What you will do — All of the data should be reproduced word for word, though its pictures must be omitted.

Information given —
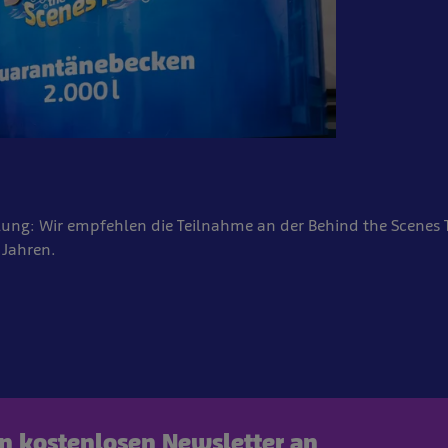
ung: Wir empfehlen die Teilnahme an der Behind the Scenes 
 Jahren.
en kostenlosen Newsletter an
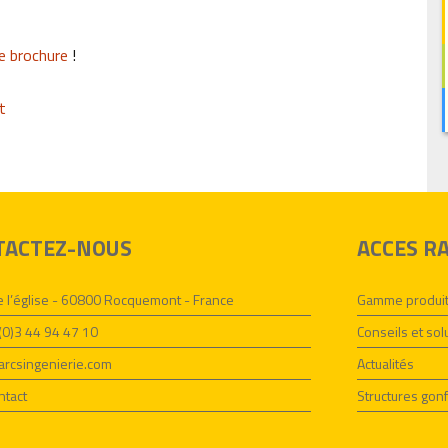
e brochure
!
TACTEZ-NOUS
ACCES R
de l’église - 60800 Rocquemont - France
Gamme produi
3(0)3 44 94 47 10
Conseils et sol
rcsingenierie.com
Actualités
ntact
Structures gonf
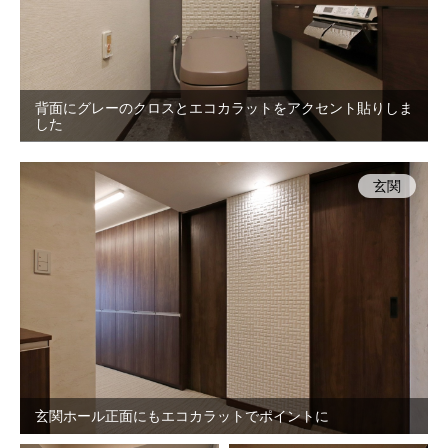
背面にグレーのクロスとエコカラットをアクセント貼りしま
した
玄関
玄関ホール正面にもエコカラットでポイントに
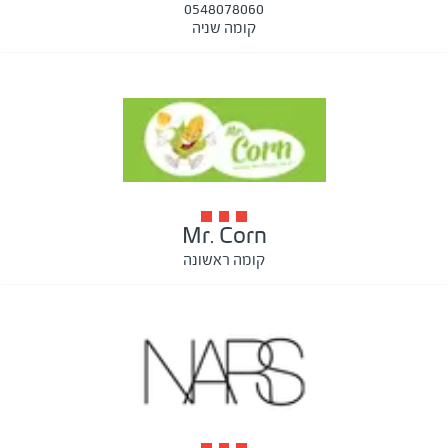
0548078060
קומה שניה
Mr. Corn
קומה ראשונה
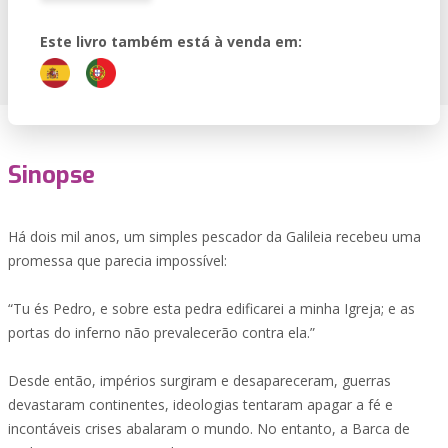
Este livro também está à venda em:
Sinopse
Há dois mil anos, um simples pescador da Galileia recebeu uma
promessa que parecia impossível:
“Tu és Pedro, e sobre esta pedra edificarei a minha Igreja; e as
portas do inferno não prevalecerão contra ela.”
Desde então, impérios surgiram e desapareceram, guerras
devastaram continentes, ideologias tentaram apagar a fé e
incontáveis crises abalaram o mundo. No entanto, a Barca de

Task result —
ung: Wir empfehlen die Teilnahme an der Behind the Scenes 
 Jahren.
en kostenlosen Newsletter an
e brochure
!
TACTEZ-NOUS
ACCES R
de l’église - 60800 Rocquemont - France
Gamme produi
3(0)3 44 94 47 10
Conseils et sol
rcsingenierie.com
Actualités
ntact
Structures gonf
背面にグレーのクロスとエコカラットをアクセント貼りしま
した
玄関
玄関ホール正面にもエコカラットでポイントに
0548078060
קומה שניה
Mr. Corn
קומה ראשונה
Este livro também está à venda em:
Sinopse
Há dois mil anos, um simples pescador da Galileia recebeu uma
promessa que parecia impossível:
“Tu és Pedro, e sobre esta pedra edificarei a minha Igreja; e as
portas do inferno não prevalecerão contra ela.”
Desde então, impérios surgiram e desapareceram, guerras
devastaram continentes, ideologias tentaram apagar a fé e
incontáveis crises abalaram o mundo. No entanto, a Barca de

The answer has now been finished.